Where do you see that going next?
It's funny because a friend once told me, or maybe this is a saying in the industry, I can't remember.
Hardware company can't sell software and a software company can't sell hardware.
However, Nvidia is the exception.
They're building software into its own revenue model.
But I think the big thing here is that it essentially
guarantees vendor lock-in.
This is something we criticized Intel for decades about,
especially when it first introduced AVX 512
into its processors when AMD had no equivalent.
If you can build a software package,
build a set of libraries, build a service
that is reliant purely on your hardware, and then you can go sell that, you can lock in
a customer for five to 10 years because the effort needed to get out of that is double,
triple, 10x.
On the Nvidia side, we've often heard stories that Nvidia is now 60% software engineers, 65% software
engineers and I believe it.
I often state that one of the reasons that AMD is playing catch up is the fact that their
portfolio is so much wider from a hardware perspective.

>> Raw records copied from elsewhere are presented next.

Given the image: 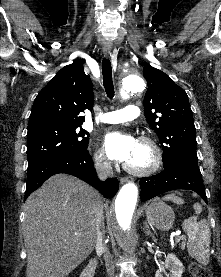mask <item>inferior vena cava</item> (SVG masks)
<instances>
[{
    "mask_svg": "<svg viewBox=\"0 0 221 277\" xmlns=\"http://www.w3.org/2000/svg\"><path fill=\"white\" fill-rule=\"evenodd\" d=\"M96 171L99 179L105 180L106 178L113 177V170L110 162H98L96 164ZM96 249H101L104 252V261L106 265L107 274L109 277L114 276V265L112 261V256L110 255L107 247L104 243V211L101 205L96 213Z\"/></svg>",
    "mask_w": 221,
    "mask_h": 277,
    "instance_id": "obj_1",
    "label": "inferior vena cava"
}]
</instances>
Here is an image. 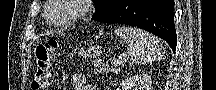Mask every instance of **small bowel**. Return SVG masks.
<instances>
[{"mask_svg":"<svg viewBox=\"0 0 216 90\" xmlns=\"http://www.w3.org/2000/svg\"><path fill=\"white\" fill-rule=\"evenodd\" d=\"M72 82L75 90H94L93 86L87 82L82 74L73 75Z\"/></svg>","mask_w":216,"mask_h":90,"instance_id":"c3829d8e","label":"small bowel"}]
</instances>
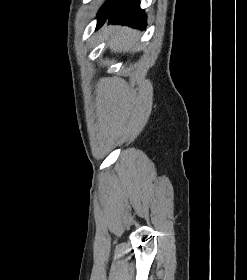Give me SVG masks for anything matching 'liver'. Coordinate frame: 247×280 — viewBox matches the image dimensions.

But if you look at Nvidia from a software perspective, they want to play in every vertical,
every layer of the stack.
They want to be your best friend because if they're your best friend, then you'll use their
hardware and that's where a lot of the margin is. Yeah, right on. I mean, they have their own
everything. They have their own driverless car software, their own LLM, their own weather
forecasting. And I think they have a really interesting model
to say that come learn from us.
This is like a reference architecture.
And even their DGX is more of a recipe,
because as far as I know, you can't actually
buy it directly from Nvidia.
Yeah, I mean, name one other company
that feels as vertically integrated as Nvidia.
And you'd probably say Apple.
You'll see a different market.
Yeah.
I mean, one of my claims to fame is that I took the first ever Cuda course outside the
US.
Back in 2009, they gave a bunch of money to the mathematical finance professor and a few
GPUs and said, go teach a course. So I went and the guy was really smart, but felt almost felt like he was a
couple of chapters ahead in the teaching manual every time.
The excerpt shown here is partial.